The companies announced news on Wednesday (Jan. 17) that UBS will integrate PredictX artificial intelligence and predictive analytics to improve its travel and expense management. According to UBS, the financial institution (FI) is working to develop more accurate corporate travel budgets and forecasts that recognize the nuances of seasonality.
UBS said it must also ensure compliance with supplier agreements and produce more accurate spend reports.
“PredictX’s platform will be at the heart of providing this unprecedented intelligence,” UBS said in its announcement.
PredictX collects travel data across travel management companies, vendors, commercial cards and expense management platforms to underwrite its predictive analytics, which are produced against a company’s actual travel spend.

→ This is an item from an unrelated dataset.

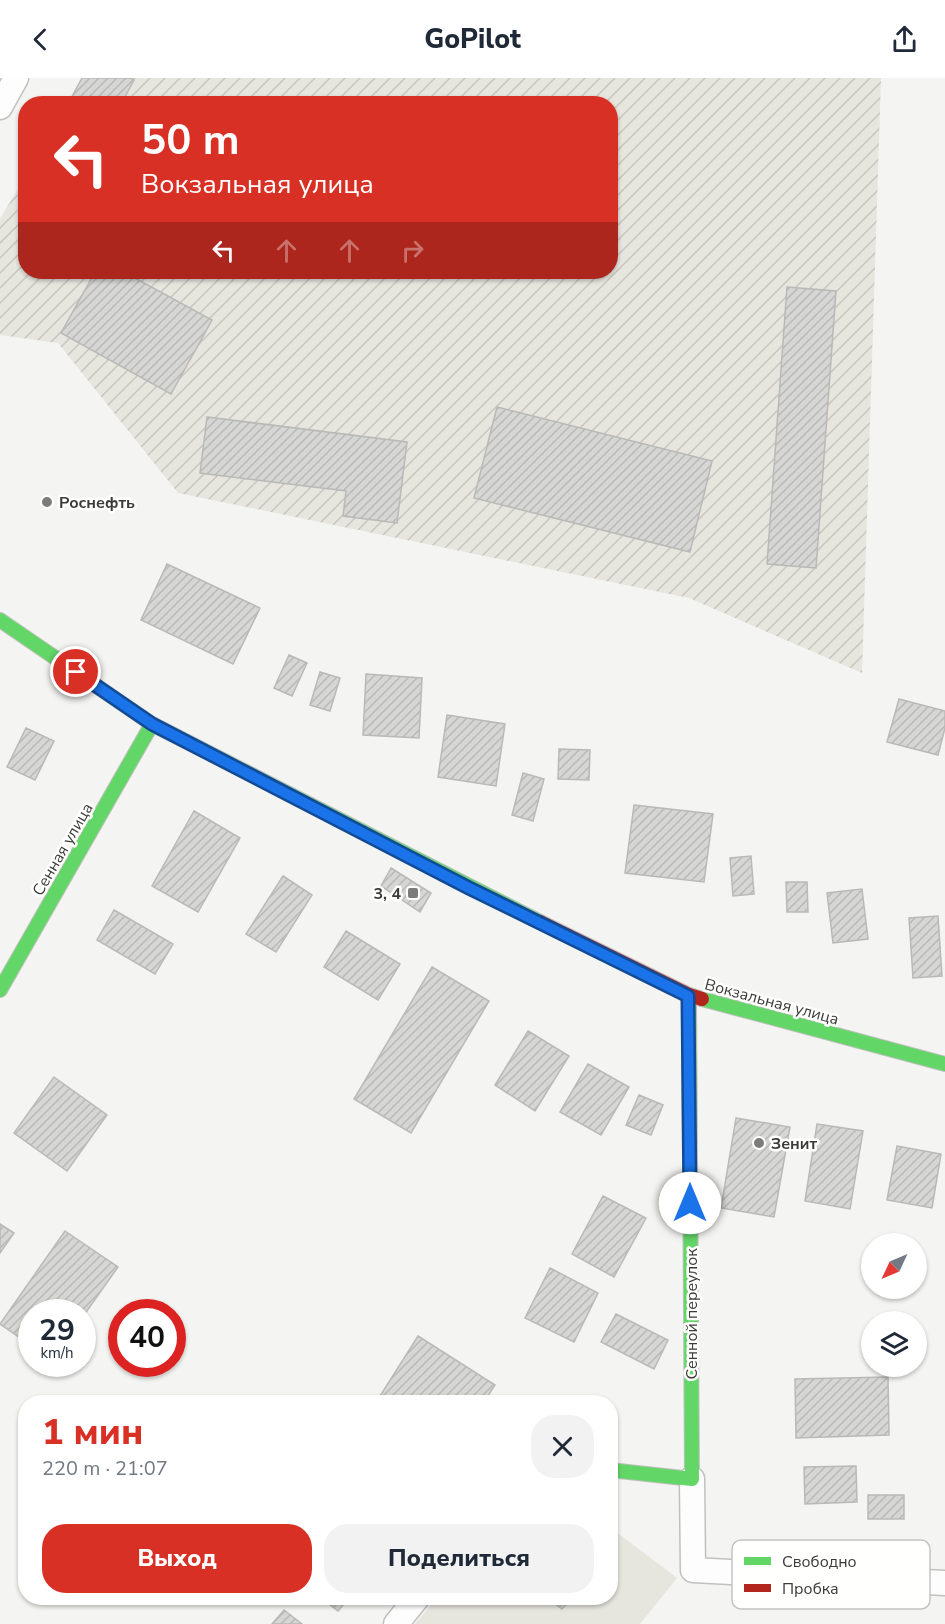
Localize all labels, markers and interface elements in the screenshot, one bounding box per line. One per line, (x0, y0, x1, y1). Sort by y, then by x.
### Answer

“For us, accurate and transparent data analytics is mission critical, especially in a high spend category such as travel,” said UBS Global Travel Lead Mark Cuschieri in a statement. “Previously, it was impossible for our category managers to make proactive, vital business decisions on future spending. Typically, we were receiving static reports on trip spend eight weeks post-event. Slow data consolidation and single layer reporting just couldn’t provide the insight needed — and certainly not in a way that would support our new global travel strategy and business requirements.”
“With PredictX, we can be far more precise with our preferred suppliers when negotiating new rates,” he added.
“Machine learning and predictive analytics, in contrast, have the potential to uncover insights that would otherwise remain invisible, immeasurably improving the accuracy of forecasting and real-time decision-making,” added Keesup Choe, CEO of PredictX. “In business functions that inherently generate and rely on enormous amounts of data — and there are few that do not fit this description — this degree of analysis has now become so prevalent that it is practically an expectation.”